→ Vorliegender Text:
·····
Vor etwa fünfzehn Jahren lernte ich einen bemerkenswerten Menschen, Peter Steger, kennen. Es war im Sommer 2006 als ich – aus welchem Grund, das weiß ich nicht mehr – im Erlangen-Haus vorbeischaute, um etwas in Erfahrung zu bringen. Ich weiß nur noch, daß wir uns dort zum ersten Mal begegneten. Seither halten wir Freundschaft, die, wie ich hoffe, immer nur noch fester wird. In den Jahren 2008/2009 tat Peter alles zur Unterstützung unserer bescheidenen Delegation, die in der Partnerstadt Wladimirs, in Erlangen am Fraunhofer Institut für Integrierte Schaltungen hospitierte. Nach dieser „Auslandstournee“ kreuzten sich unsere Wege immer wieder bei einer Vielzahl von Veranstaltungen in Wladimir. Mal pflanzten wir Bäume, mal nahmen wir an einem Radrennen teil, oder wir trafen uns bei einer Diskussionsveranstaltung. Einmal im Jahr sahen wir uns mindestens… Doch dann kam das Jahr 2020, das so gewichtige Veränderungen in unser aller Leben brachte. Es blieb nichts übrig, als sich darauf einzurichten.
·····
→ Aufgabe: Gib den Text über die Freundschaft mit Peter Steger vollständig und unverändert aus. Die Zeilen haben keinen Bezug zum Text.

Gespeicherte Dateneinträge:
·····
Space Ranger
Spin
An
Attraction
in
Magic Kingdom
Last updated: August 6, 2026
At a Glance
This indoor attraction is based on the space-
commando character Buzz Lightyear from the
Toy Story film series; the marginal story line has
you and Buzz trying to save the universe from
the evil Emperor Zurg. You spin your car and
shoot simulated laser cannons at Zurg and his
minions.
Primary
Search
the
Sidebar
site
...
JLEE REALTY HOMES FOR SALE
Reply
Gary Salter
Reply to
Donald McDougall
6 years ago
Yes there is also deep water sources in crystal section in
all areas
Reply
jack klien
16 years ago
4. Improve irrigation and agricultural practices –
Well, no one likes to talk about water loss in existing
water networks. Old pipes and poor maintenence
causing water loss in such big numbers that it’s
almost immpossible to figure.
·····
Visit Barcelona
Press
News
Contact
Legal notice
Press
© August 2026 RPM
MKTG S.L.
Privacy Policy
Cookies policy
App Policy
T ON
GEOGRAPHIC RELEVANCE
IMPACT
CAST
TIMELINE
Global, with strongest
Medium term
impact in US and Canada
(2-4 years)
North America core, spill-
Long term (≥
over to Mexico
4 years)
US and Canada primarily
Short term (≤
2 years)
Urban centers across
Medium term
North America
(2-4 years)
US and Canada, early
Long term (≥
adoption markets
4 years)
·····
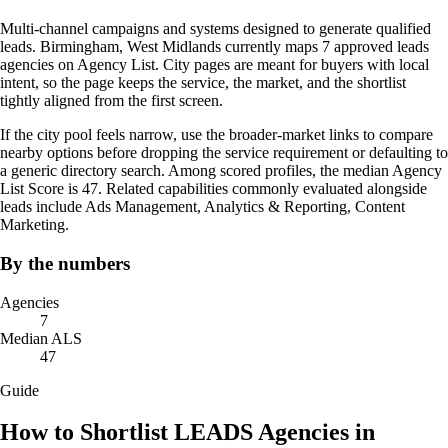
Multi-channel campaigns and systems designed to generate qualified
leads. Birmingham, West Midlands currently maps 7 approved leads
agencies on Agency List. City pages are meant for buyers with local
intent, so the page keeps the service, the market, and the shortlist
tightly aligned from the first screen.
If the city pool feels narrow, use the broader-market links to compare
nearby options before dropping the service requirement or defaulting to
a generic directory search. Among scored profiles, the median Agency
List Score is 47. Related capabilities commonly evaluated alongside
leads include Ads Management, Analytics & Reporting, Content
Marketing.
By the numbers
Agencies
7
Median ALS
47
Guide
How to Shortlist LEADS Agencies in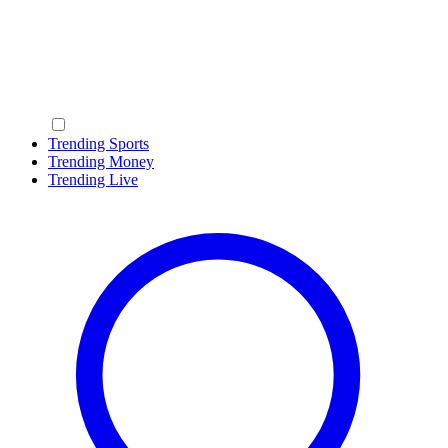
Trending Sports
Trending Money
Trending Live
·····
→ Schriftliche Antwort:
Vor etwa fünfzehn Jahren lernte ich einen bemerkenswerten Menschen, Peter Steger, kennen. Es war im Sommer 2006 als ich – aus welchem Grund, das weiß ich nicht mehr – im Erlangen-Haus vorbeischaute, um etwas in Erfahrung zu bringen. Ich weiß nur noch, daß wir uns dort zum ersten Mal begegneten. Seither halten wir Freundschaft, die, wie ich hoffe, immer nur noch fester wird. In den Jahren 2008/2009 tat Peter alles zur Unterstützung unserer bescheidenen Delegation, die in der Partnerstadt Wladimirs, in Erlangen am Fraunhofer Institut für Integrierte Schaltungen hospitierte. Nach dieser „Auslandstournee“ kreuzten sich unsere Wege immer wieder bei einer Vielzahl von Veranstaltungen in Wladimir. Mal pflanzten wir Bäume, mal nahmen wir an einem Radrennen teil, oder wir trafen uns bei einer Diskussionsveranstaltung. Einmal im Jahr sahen wir uns mindestens… Doch dann kam das Jahr 2020, das so gewichtige Veränderungen in unser aller Leben brachte. Es blieb nichts übrig, als sich darauf einzurichten.